The High Commissioner said President Ernest Bai Koroma recently applauded the kind gesture of the people of Sengbeh Chiefdom, Koinadugu District for donating a thousand acres of land for the establishment of a National Youth Village to be operated as a centre of excellence for skills training of young people of all levels.
“We need their input in this time of crisis – and indeed they actively participate in the eradication of the Ebola Virus disease – they engage in the areas of Sanitation, Youth Employment Schemes, by creating national youth forum in Masiaka,” said High Commissioner.
He said the impact of Ebola on youths is visibly a fearful phenomenon for their future with schools, colleges and universities closed down since the start of the outbreak, adding that the lockout did not only affect the major economic sectors, but also small businesses, agricultural projects and a host of other activities in the country.
“Sierra Leone is a nation of young people – and they constitute a third of the population – that is – ages between 15 – 35 – the economic impact on our Youths was devastating,” he disclosed.
Dr. Sylvia Blyden, former Special Executive Assistant to President Dr. Ernest Bai Koroma, who represented Sierra Leone as an activist, also praised the leadership qualities of her former boss and described his Agenda for Prosperity programme as a ‘Perfect Blueprint’ for Sierra Leone that addressed pertinent areas for youth development in Sierra Leone.
She said President Koroma has appointed youths into strategic positions and that no other Sierra Leonean leader has demonstrated such commitment and empowerment of youths than the current President in the history of Sierra Leone.
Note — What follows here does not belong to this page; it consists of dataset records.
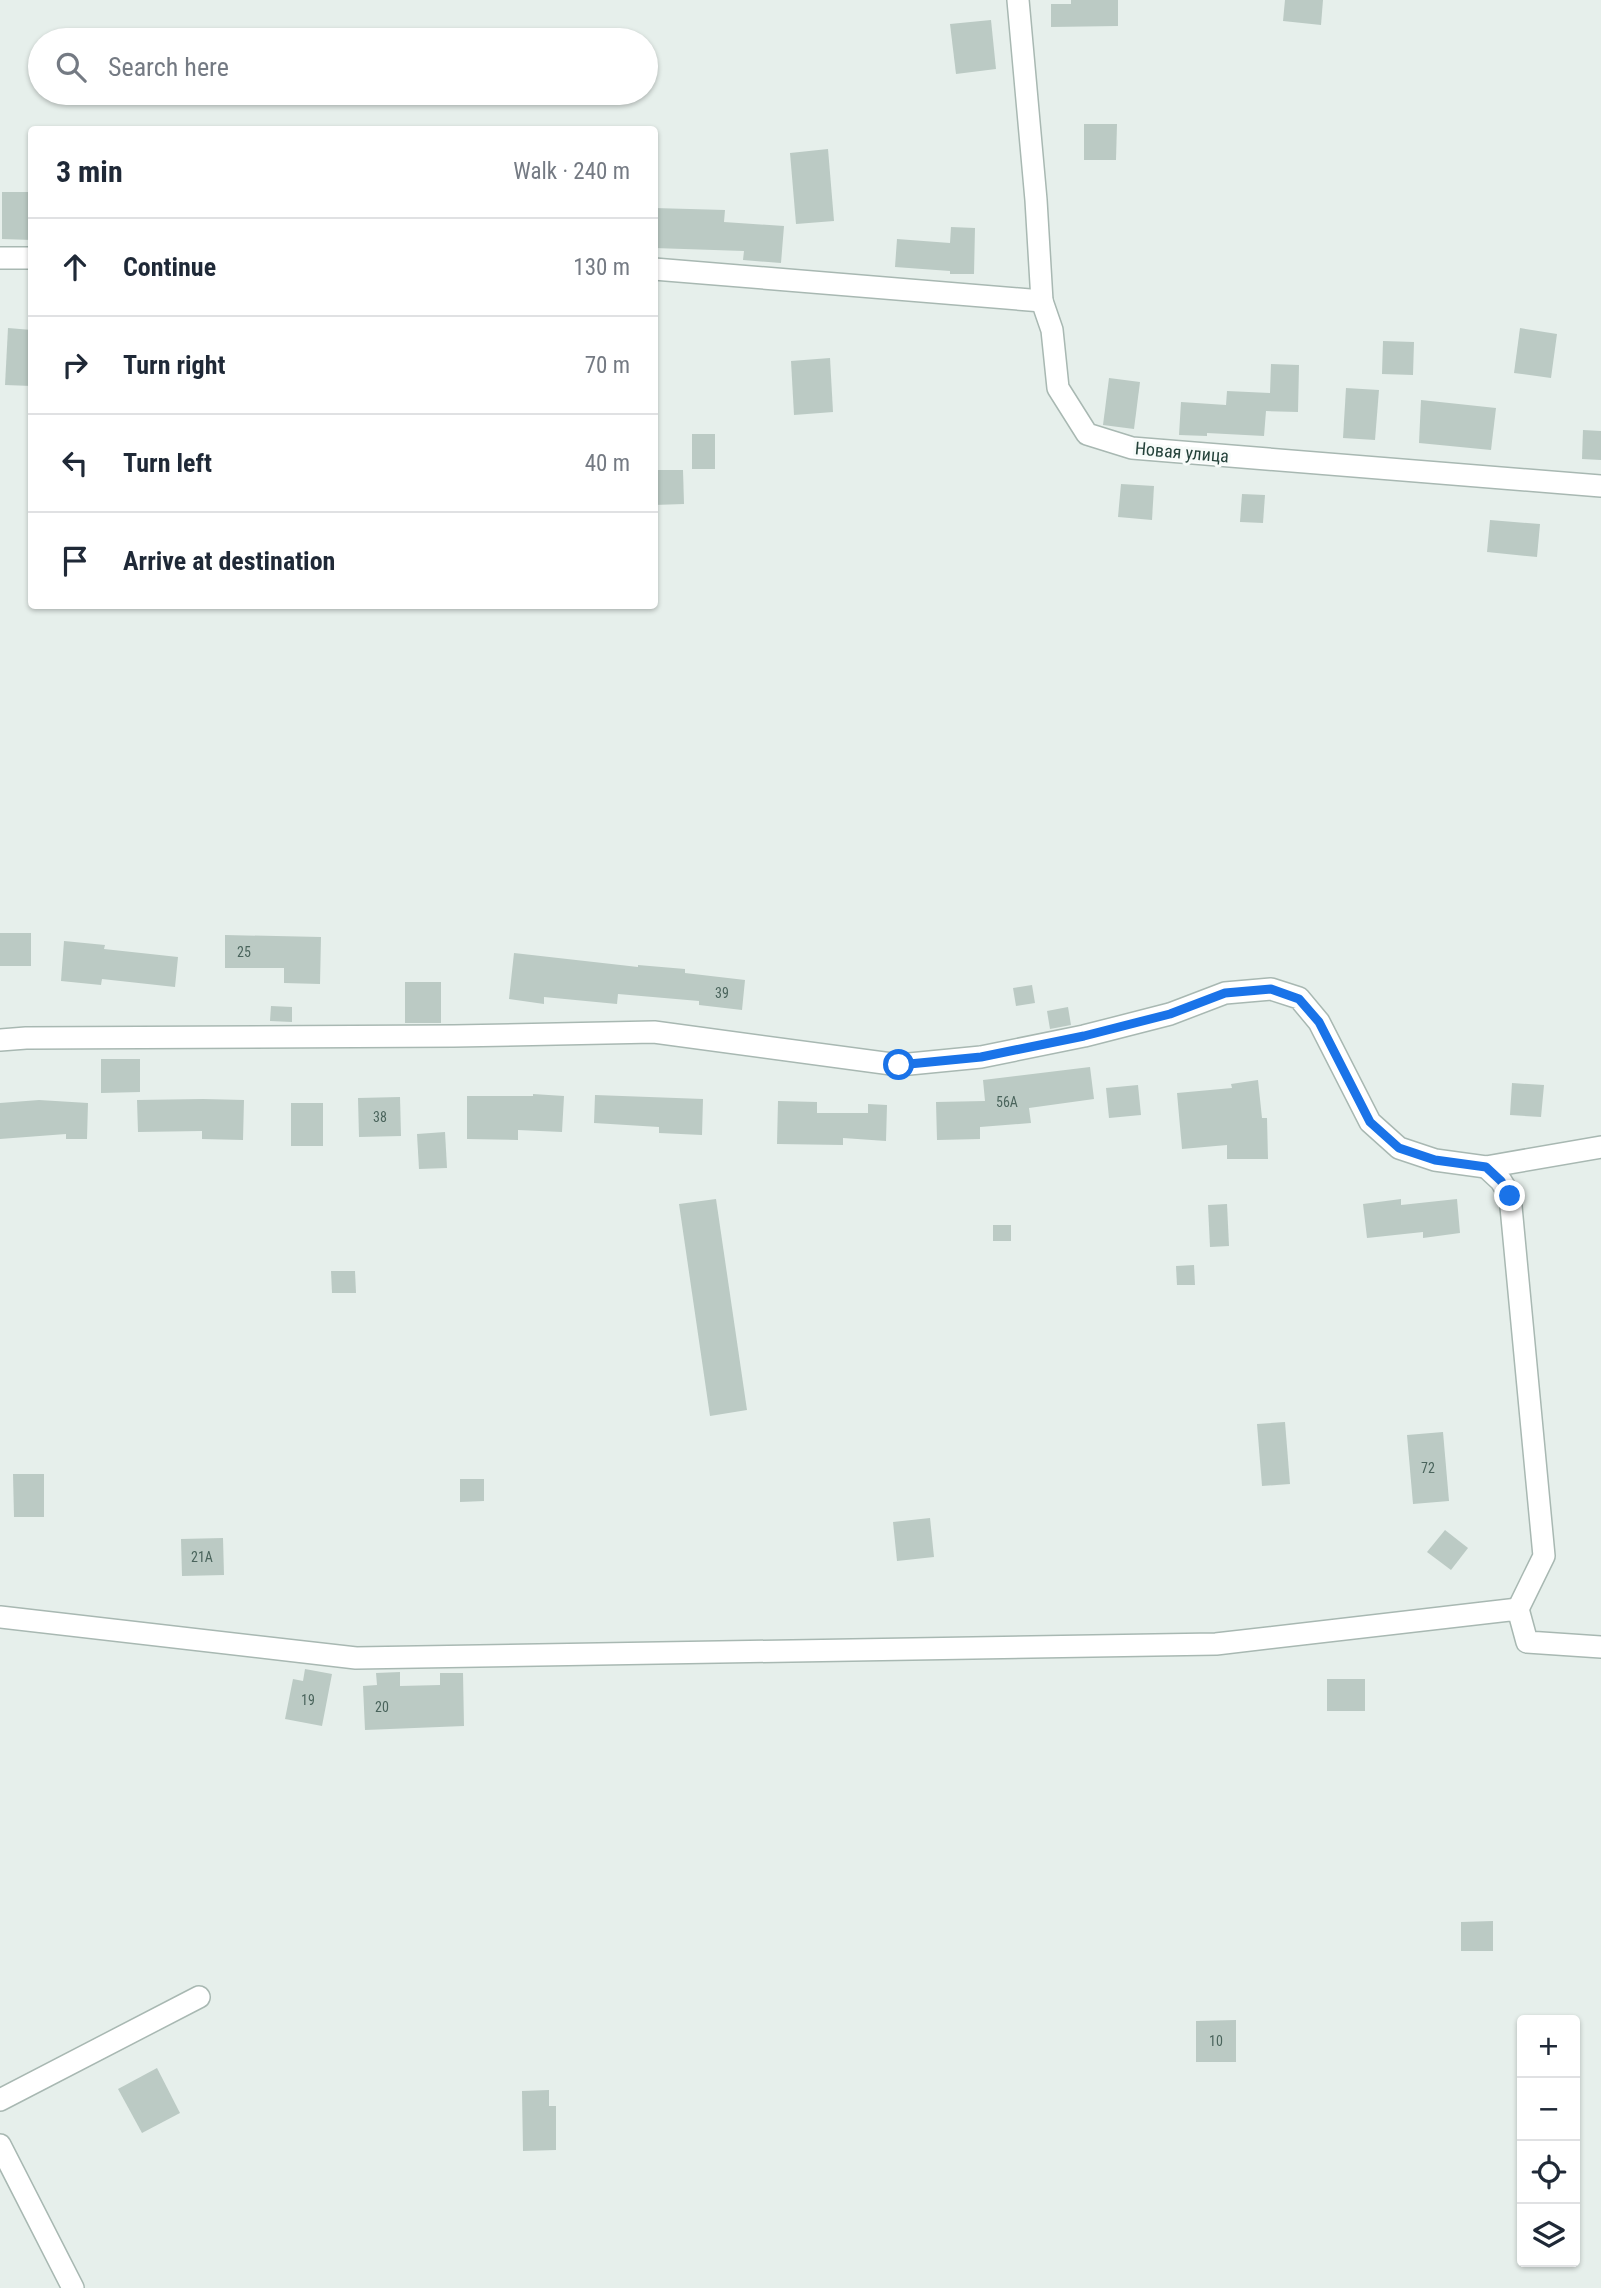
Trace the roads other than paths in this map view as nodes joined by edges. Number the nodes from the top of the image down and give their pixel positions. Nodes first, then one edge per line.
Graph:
1 (1018, 0) edge
2 (0, 258) edge
3 (28, 258) edge
4 (658, 269) edge
5 (1042, 301) junction
6 (1601, 486) edge
7 (0, 1040) edge
8 (1601, 1147) edge
9 (1486, 1167) junction
10 (1518, 1609) junction
11 (0, 1617) edge
12 (1601, 1647) edge
13 (198, 1997) dead end
14 (0, 2100) edge
15 (0, 2145) edge
16 (73, 2288) edge

1 - 5 street, Новая улица
2 - 3 street
4 - 5 street
5 - 6 street, Новая улица
7 - 9 street
8 - 9 street
9 - 10 street
10 - 11 street
10 - 12 street
13 - 14 street
15 - 16 street

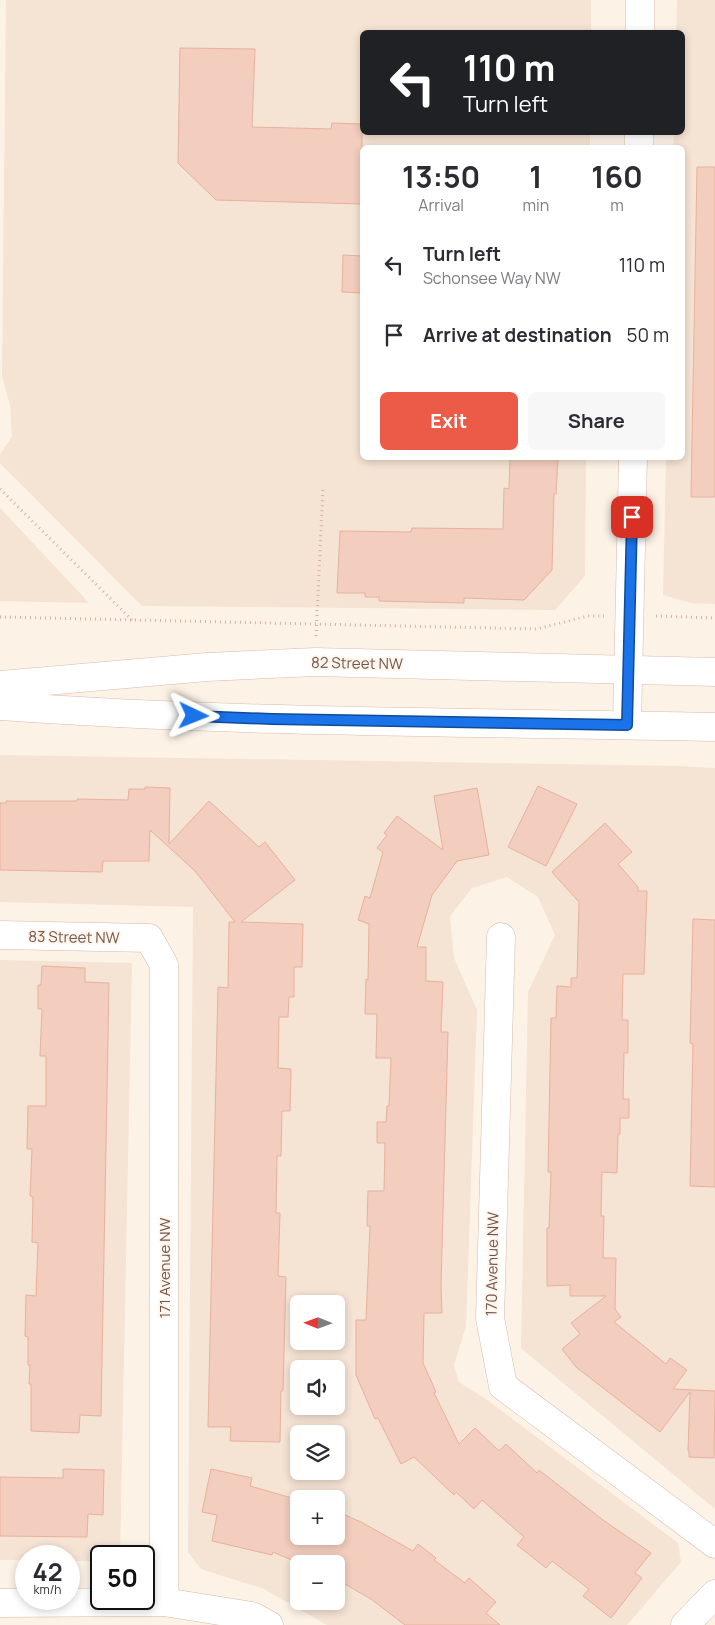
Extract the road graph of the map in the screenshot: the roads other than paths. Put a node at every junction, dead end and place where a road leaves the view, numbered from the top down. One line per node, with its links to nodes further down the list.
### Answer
1 (640, 0): 2 (street)
2 (640, 30)
3 (633, 460): 4 (street)
4 (628, 670): 5 (street, 82 Street NW); 6 (street, 82 Street NW); 8 (street)
5 (715, 672)
6 (0, 685)
7 (0, 706): 8 (street)
8 (627, 725): 9 (street)
9 (715, 727)
10 (0, 935): 12 (street, 83 Street NW)
11 (501, 937): 13 (street, 170 Avenue NW)
12 (149, 938): 15 (street, 171 Avenue NW)
13 (715, 1544)
14 (715, 1594): 18 (street)
15 (164, 1602): 16 (street); 17 (street)
16 (0, 1603)
17 (269, 1625)
18 (685, 1625)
“The empowerment of youths under the present leadership has been unprecedented in Sierra Leone,” she said and called on Britain and the rest of the International Community to rally behind the current Government in Sierra Leone after the Ebola crisis.
She described the Ebola situation in Sierra Leone as ‘extraordinary’ and paid tribute to nurses and other health care workers particularly Pauline Cafferkey, the British nurse who was rushed out of Sierra Leone after contracting Ebola in Sierra Leone – and currently admitted at the Royal Free Hospital in London.
“We cannot sit by idly in Freetown or London and not be concerned about what happens in Kissi Teng in the Kailahun District. A lack of health care anywhere is a threat to healthcare everywhere,” Blyden said.
Layne Robinson of the Commonwealth Secretariat said one in three Sierra Leoneans is a young person and believes the youths are the future leaders who will have to shape the future of Sierra Leone.
Robinson was encouraged that young people are part and parcel of shaping the future of Sierra Leone and disclosed that the Commonwealth will be organising a meeting of youth ministers in February this year.
Also making a statement yesterday was George Hodson of the Foreign and Commonwealth Office, who spoke about Britain’s role towards the Ebola crisis in Sierra Leone which includes providing £230million and creating health centres as well as free laboratories for health workers from the United Kingdom to travel to Sierra Leone and the provision of 14, 000 beds for Ebola victims.
The programme was chaired by Alex Vines on behalf of Chatham House.